When director and actor Roberto Benigni won the Oscar for best foreign language film in 1999, he jumped up, walked over neighboring chairs, clutched Steven Spielberg’s hand along his path, then, quite literally, bounced his way to the stage to yell, “This is a moment of joyl!”

Rewatching video of the moment is an instant mood boost

Leonardo DiCaprio, “The Revenant” (2016)

Leonardo DiCaprio won an Oscar in 2016 for his performance as lead actor in “The Revenant.” DiCaprio used his moment in the spotlight to urge people to work together to address the threat of climate change.

“I thank you all for this amazing award tonight,” DiCaprio said. “Let us not take this planet for granted.
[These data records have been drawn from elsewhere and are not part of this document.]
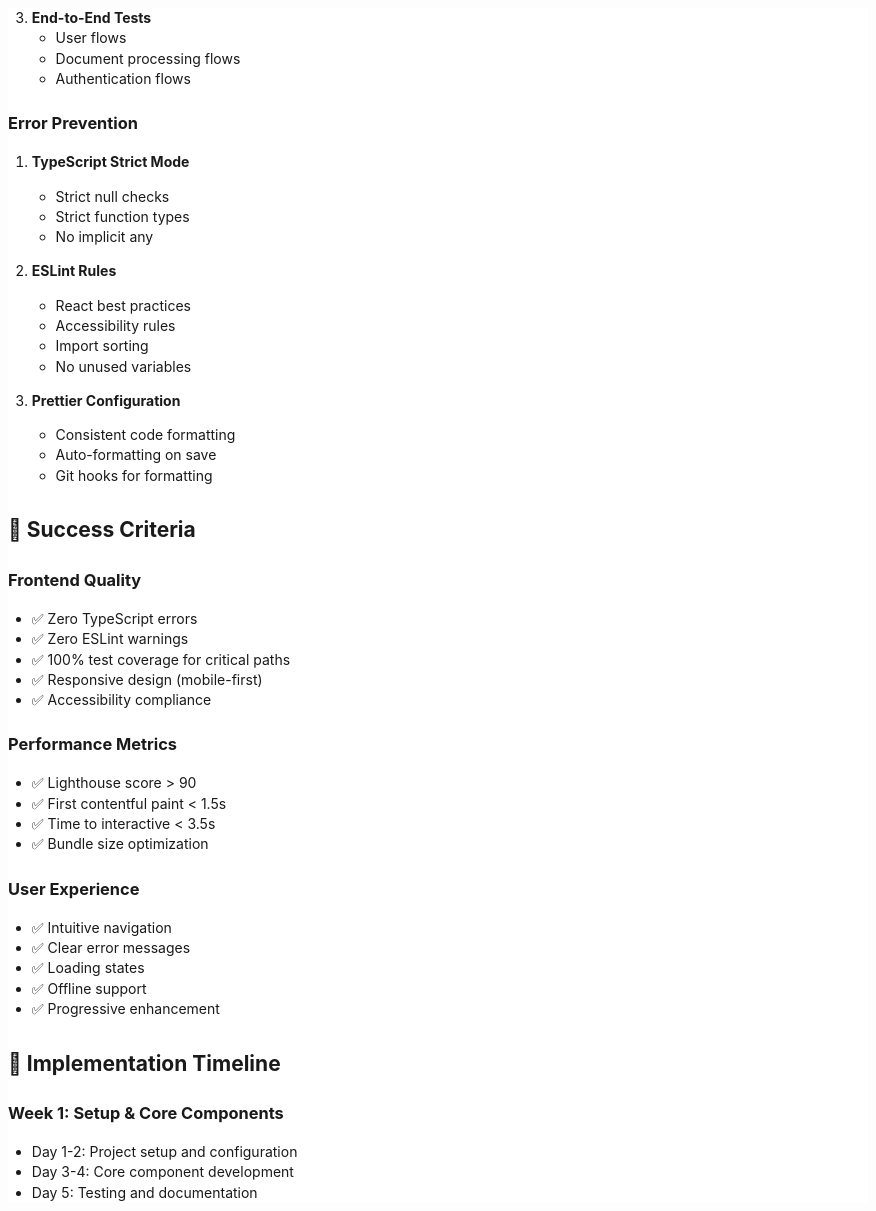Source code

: 3. **End-to-End Tests**
   - User flows
   - Document processing flows
   - Authentication flows

### Error Prevention
1. **TypeScript Strict Mode**
   - Strict null checks
   - Strict function types
   - No implicit any

2. **ESLint Rules**
   - React best practices
   - Accessibility rules
   - Import sorting
   - No unused variables

3. **Prettier Configuration**
   - Consistent code formatting
   - Auto-formatting on save
   - Git hooks for formatting

## 🎯 Success Criteria

### Frontend Quality
- ✅ Zero TypeScript errors
- ✅ Zero ESLint warnings
- ✅ 100% test coverage for critical paths
- ✅ Responsive design (mobile-first)
- ✅ Accessibility compliance

### Performance Metrics
- ✅ Lighthouse score > 90
- ✅ First contentful paint < 1.5s
- ✅ Time to interactive < 3.5s
- ✅ Bundle size optimization

### User Experience
- ✅ Intuitive navigation
- ✅ Clear error messages
- ✅ Loading states
- ✅ Offline support
- ✅ Progressive enhancement

## 📅 Implementation Timeline

### Week 1: Setup & Core Components
- Day 1-2: Project setup and configuration
- Day 3-4: Core component development
- Day 5: Testing and documentation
I do not take tonight for granted.”

Lupita Nyong’o, “12 Years a Slave” (2014)

There were few dry eyes in the audience when Nyong’o won for her performance in the drama “12 Years a Slave.” Her poignant speech concluded with a powerful message.

“When I look down at this golden statue, may it remind me and every little child that no matter where you are from, your dreams are valid,” she said.

Michelle Yeoh, “Everything Everywhere All at Once” (2023)

In 2023, Michelle Yeoh became the first Asian woman to win the Oscar for best actress in a leading role for her performance in “Everything Everywhere All at Once.”

Taking the stage, Yeoh, then 60, proudly said, “This is proof that dream big and dreams do come true, and ladies, don’t let anybody tell you you’re past your prime.”

Ben Affleck and Matt Damon, “Good Will Hunting” (1997)

Ben Affleck and Matt Damon were newbies to the movie industry when they won an Oscar for writing “Good Will Hunting.” With youthful exuberance, the Boston besties tried to beat the clock, rapidly shouting out the city of Boston and multiple names on their thank you list, including to their moms, who they took as dates to the ceremony.

Halle Berry, “Monster’s Ball” (2002)

This was a moment and Berry more than met it in her moving acceptance speech in 2002, when she became the first Black woman to win the Oscar for best lead actress. Accepting her award in tears, Berry acknowledged the historic significance of her win.

“This moment is so much bigger than me. This moment is for Dorothy Dandridge, Lena Horne, Diahann Carroll,” Berry said. “It’s for every faceless, nameless, woman of color who now has the chance because this door tonight has been opened.”

Robin Williams, “Good Will Hunting” (1998)

When Williams won the Academy Award for supporting actor for his performance in “Good Will Hunting,” the brilliant late comedian joked he was at a rare loss for words.

“Ah, man! This might be the one time I’m speechless,” Robins said, before going on to acknowledge the aforementioned Affleck and Damon, teasing, “Thank you, Ben and Matt. I still want to see some ID.”

His speech, perfectly timed and infused with heart and humor, concluded with a great line.

“I want to thank my father, up there, the man who when I said I wanted to be an actor, he said, “Wonderful, just have a back-up profession like welding,” Williams recalled. “Thank you. God bless you.”